Video games, movies, anime, books all of life's little escapes that make you forget you're alive just long enough for you to enjoy them.
 
Anime and the fact I shall one day spark a revolution and get to watch the elitists being blundered to death by the angry mobs of the working class.
 
NeverMore said:
Video games, movies, anime, books all of life's little escapes that make you forget you're alive just long enough for you to enjoy them.

Video games have been like talismans in my life. I'll be 30 soon and it has been something like my last 27 years of living that I've been a gamer. Today I was playing Bit.Trip Runner - an oldie, but a game of my favorite WiiWare series. It feels so good to have retired from Super Street Fighter IV AE (even though I'll be glued to the monitor tomorrow while the stream of the Evo finals happen). I was addicted to SFIV, then SSFIV, and then SSFIVAE, but I've managed to pull myself away and it feels so good. I'm back to where I've always belonged as a gamer - playing a wide variety of games as opposed to being a "game specialist".

 
The closest I ever came to considering it was when I was 24 and living in a bad situation that constantly had me angry, sad and stressed out. Since then, I have a "fantasy" every now and then of if I did something, but it's only because something upset me and I'm thinking how peaceful it would be to never deal with it again, as well as imagining how I could slip away, change my name, skip to another country and disappear from my family forever; but that's all these are for me, just fantasies and sometimes, I think of goofy situations that make me laugh.
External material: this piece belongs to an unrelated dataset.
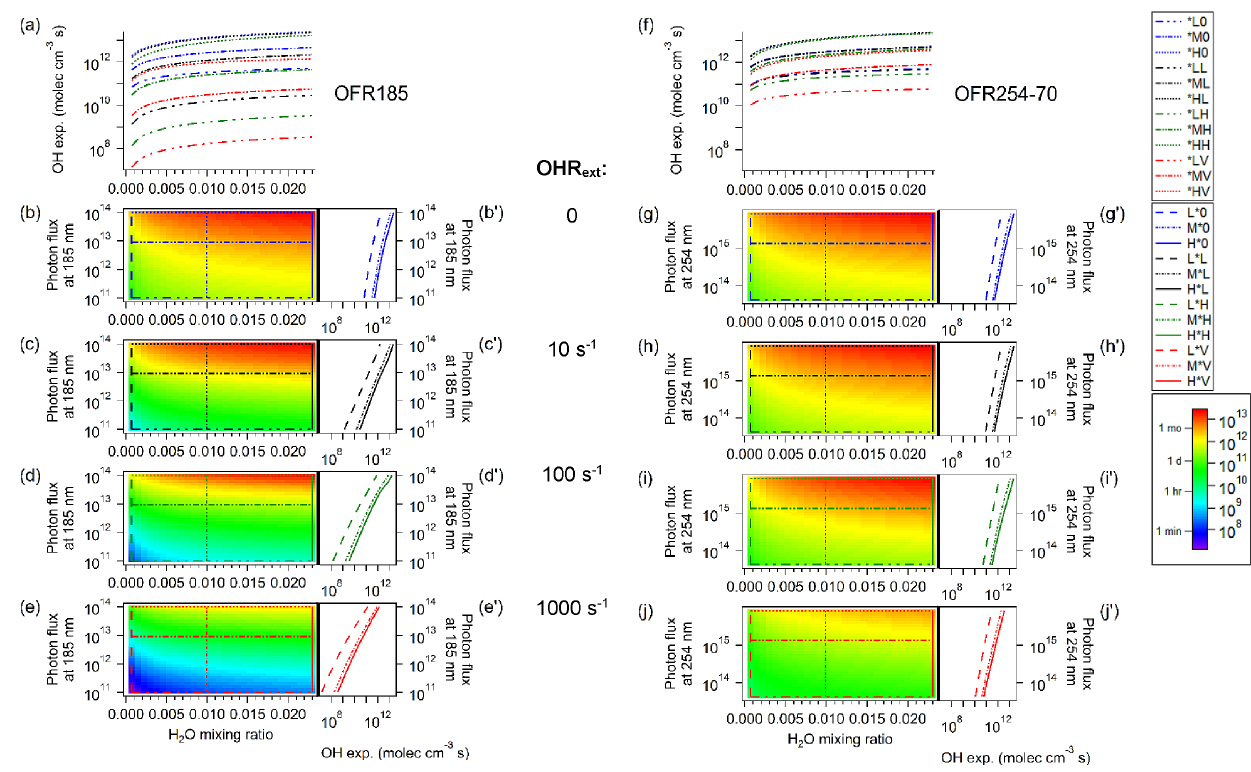
Figure 2. Dependence of OH exposures (in moleculescm − 3 s) in OFR185 and OFR254-70 on H 2 O and UV, for OHR ext of (b, g) 0, (c, h) 10, (d, i) 100, and (e, j) 1000s − 1 . (a, f) and (b (cid:48) – j (cid:48) ) are the line plots of OH exposures of several typical cases. These cases are denoted in the image plots (b–j) by horizontal or vertical lines of the same color and pattern as in the line plots. In detail, the cut lines are in blue, black, dark green, and red in the plots for the cases of 0, low, high, and very high external OH reactivity, respectively. Horizontal sparse- dash-dot-dot, dash-dot-dot, and dotted lines mark low, medium, and high water mixing ratios, respectively (first legend box). Vertical dashed, dash-dot, and solid lines mark low, medium, and high photon fluxes, respectively (second legend box). Refer to Table 1 for more details on case labels. The color scale corresponds to all image plots. Equivalent ambient exposure time (based on average ambient OH concentration of 1.5 × 10 6 moleculescm − 3 (Mao et al., 2009)) is also indicated in the color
At this point now, I know I'll never pursue that kind of thing, because what I really want to do is take steps to have more control over my destiny and not let temporary things overwhelm me. I want to deal with people and situations in a way which benefits me positively. For this reason, I like reading biographies of people who have made successes in spite of dubious circumstances, because often times, it helps give me a more realistic perspective of my own situation and how it's not the worst one that anyone ever had to live through.

The most driving aspect about it for me I suppose is that if I were to go through with such a thing, I'd feel like everything I fought through until now would have been for nothing and I think of how people I've known would feel. Also, in some weird way, I also think about how in the future I might have had the chance to help someone else if only I stuck with it, even if indirectly, like them reading my autobiography. ;)
 
allanh said:
I might be lonely and sad, but I am not a coward.

Hmm I think it takes courage to commit suicide. If you fail at it, there are very serious consequences. The thought of the unknown, etc. I admire people who manage to do it.